Our oil and gas industry does not simply need a rewrite of the previous bill. What is needed is a decent, long-term plan of action that ensures the viability of the oil and gas industry. As I have said before, if we continue as we are, then as the cost of petrol continues to increase so will our standard of living fall. Australia is blessed with abundant natural resources. What we are not blessed with is the vision to use those natural resources most effectively. We need a Commonwealth government that has a plan to reduce our reliance on foreign fuels. Surely, now that the President of the United States is running the argument that the US needs to reduce its reliance on foreign fuel and find alternatives, the Commonwealth government will wake up and confront the same issue.

Compare our approach to the oil issue with that of Sweden. Sweden has just announced the establishment of a committee made up of industrialists, academics, farmers, car makers, public servants and others, which will report to its parliament in several months. The aim of the Swedes is to replace all fossil fuels with renewable energy within 14 years. As their Minister for Sustainable Development has said:

A Sweden free of fossil fuels would give us enormous advantages, not least by reducing the impact from fluctuations in oil prices. The price of oil has tripled since 1996!

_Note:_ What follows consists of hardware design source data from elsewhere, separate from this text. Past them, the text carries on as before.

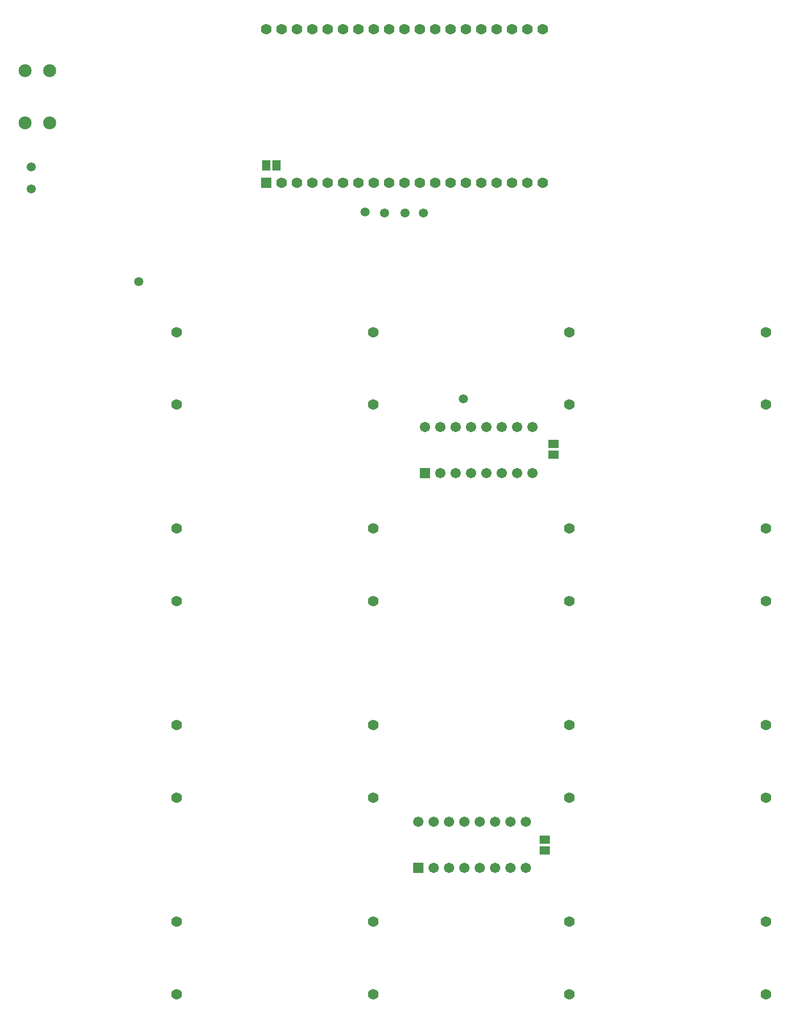
<source format=gbr>
%TF.GenerationSoftware,Altium Limited,Altium Designer,24.7.2 (38)*%
G04 Layer_Color=16711935*
%FSLAX45Y45*%
%MOMM*%
%TF.SameCoordinates,74662405-AD21-4814-813C-A76D1C426129*%
%TF.FilePolarity,Negative*%
%TF.FileFunction,Soldermask,Bot*%
%TF.Part,Single*%
G01*
G75*
%TA.AperFunction,SMDPad,CuDef*%
%ADD50R,1.35320X1.67320*%
%ADD51R,1.67320X1.35320*%
%TA.AperFunction,ComponentPad*%
%ADD55C,1.70320*%
%ADD56R,1.70320X1.70320*%
%ADD57C,2.15240*%
%ADD58R,1.76320X1.76320*%
%ADD59C,1.76320*%
%ADD60C,1.51120*%
D50*
X7506600Y14803120D02*
D03*
X7682600D02*
D03*
D51*
X12255500Y10198100D02*
D03*
Y10022100D02*
D03*
X12115800Y3656700D02*
D03*
Y3480700D02*
D03*
D55*
X11912600Y10477500D02*
D03*
X11658600D02*
D03*
X11404600D02*
D03*
X11150600D02*
D03*
X10896600D02*
D03*
X10642600D02*
D03*
X10388600D02*
D03*
X10134600D02*
D03*
X11912600Y9715500D02*
D03*
X11658600D02*
D03*
X11404600D02*
D03*
X11150600D02*
D03*
X10896600D02*
D03*
X10642600D02*
D03*
X10388600D02*
D03*
X10274300Y3187700D02*
D03*
X10528300D02*
D03*
X10782300D02*
D03*
X11036300D02*
D03*
X11290300D02*
D03*
X11544300D02*
D03*
X11798300D02*
D03*
X10020300Y3949700D02*
D03*
X10274300D02*
D03*
X10528300D02*
D03*
X10782300D02*
D03*
X11036300D02*
D03*
X11290300D02*
D03*
X11544300D02*
D03*
X11798300D02*
D03*
D56*
X10134600Y9715500D02*
D03*
X10020300Y3187700D02*
D03*
D57*
X3525300Y16375580D02*
D03*
Y15511580D02*
D03*
X3924300Y16375380D02*
D03*
Y15511780D02*
D03*
D58*
X7505700Y14516100D02*
D03*
D59*
X7759700D02*
D03*
X8013700D02*
D03*
X8267700D02*
D03*
X8521700D02*
D03*
X8775700D02*
D03*
X9029700D02*
D03*
X9283700D02*
D03*
X9537700D02*
D03*
X9791700D02*
D03*
X10045700D02*
D03*
X10299700D02*
D03*
X10553700D02*
D03*
X10807700D02*
D03*
X11061700D02*
D03*
X11315700D02*
D03*
X11569700D02*
D03*
X11823700D02*
D03*
X12077700D02*
D03*
X7505700Y17056100D02*
D03*
X7759700D02*
D03*
X8013700D02*
D03*
X8267700D02*
D03*
X8521700D02*
D03*
X8775700D02*
D03*
X9029700D02*
D03*
X9283700D02*
D03*
X9537700D02*
D03*
X9791700D02*
D03*
X10045700D02*
D03*
X10299700D02*
D03*
X10553700D02*
D03*
X10807700D02*
D03*
X11061700D02*
D03*
X11315700D02*
D03*
X11569700D02*
D03*
X11823700D02*
D03*
X12077700D02*
D03*
X12525000Y12050000D02*
D03*
Y10850000D02*
D03*
X9275000Y4350000D02*
D03*
Y5550000D02*
D03*
X12525000Y1100000D02*
D03*
Y2300000D02*
D03*
X9275000Y1100000D02*
D03*
Y2300000D02*
D03*
X6025000Y1100000D02*
D03*
Y2300000D02*
D03*
X15775000Y1100000D02*
D03*
Y2300000D02*
D03*
Y4350000D02*
D03*
Y5550000D02*
D03*
X12525000Y4350000D02*
D03*
Y5550000D02*
D03*
X6025000Y4350000D02*
D03*
Y5550000D02*
D03*
Y7600000D02*
D03*
Y8800000D02*
D03*
X9275000Y7600000D02*
D03*
Y8800000D02*
D03*
X12525000Y7600000D02*
D03*
Y8800000D02*
D03*
X15775000Y7600000D02*
D03*
Y8800000D02*
D03*
Y10850000D02*
D03*
Y12050000D02*
D03*
X9275000Y10850000D02*
D03*
Y12050000D02*
D03*
X6025000Y10850000D02*
D03*
Y12050000D02*
D03*
D60*
X10767060Y10942320D02*
D03*
X5400730Y12889230D02*
D03*
X3622200Y14414500D02*
D03*
X9144000Y14033501D02*
D03*
X9461500Y14020799D02*
D03*
X3622200Y14784100D02*
D03*
X9804400Y14020799D02*
D03*
X10109200D02*
D03*
%TF.MD5,7ef34253c39a0cb3b9ba1a82482ebfa5*%
M02*

</source>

Consider the head start the Swedes already have: 20 per cent of all their energy needs in 2003 came from renewable resources. Only 32 per cent of their total energy came from oil, which was down from 77 per cent in 1970. Before Australia takes the option that some have called for, of considering nuclear energy, we should be following the lead of Sweden and beginning to plan for an economy that is not reliant on imported oil.

I would like to conclude my remarks by talking about the state of the oil and gas industry in Western Australia. In the last financial year, the growth of exports from WA’s oil and gas industry has soared. Crude petroleum oils were up $650 million, which is a more than 80 per cent increase over the previous year. Natural gas exports in the same year were up $337 million, or over 64 per cent from the previous year. Those figures speak for themselves. In the June quarter of 2005 the value of oil and gas exports from Western Australia was over $2.5 billion. That is just for one quarter. Currently in Western Australia over $10 billion worth of oil and gas projects are approved or awaiting approval. These are huge projects, which will continue to earn revenue for the Commonwealth and valuable export dollars for Australia. The state government of Western Australia is spending over $180 million on infrastructure projects in the north-west to support those industries. The Commonwealth, however, is spending nothing.

It is all good and well to rewrite the petroleum bill, but when is the Commonwealth going to put its money on the table for infrastructure projects that will support the ongoing growth of Australia’s oil and gas industry? I would like to place on the record the superb work that has been done by Alan Carpenter, now Premier of Western Australia but previously the minister for state development, and his predecessor Clive Brown, in encouraging the expansion of the oil and gas industries and ensuring that the state’s infrastructure plan meets the needs of those industries.

We have a unique opportunity to start working towards reducing our reliance on imported fuels. We must grasp this chance, which is provided on the back of the current resources boom, to build for Australia’s future. What is needed is a vision for the future, not a rewrite of existing legislation.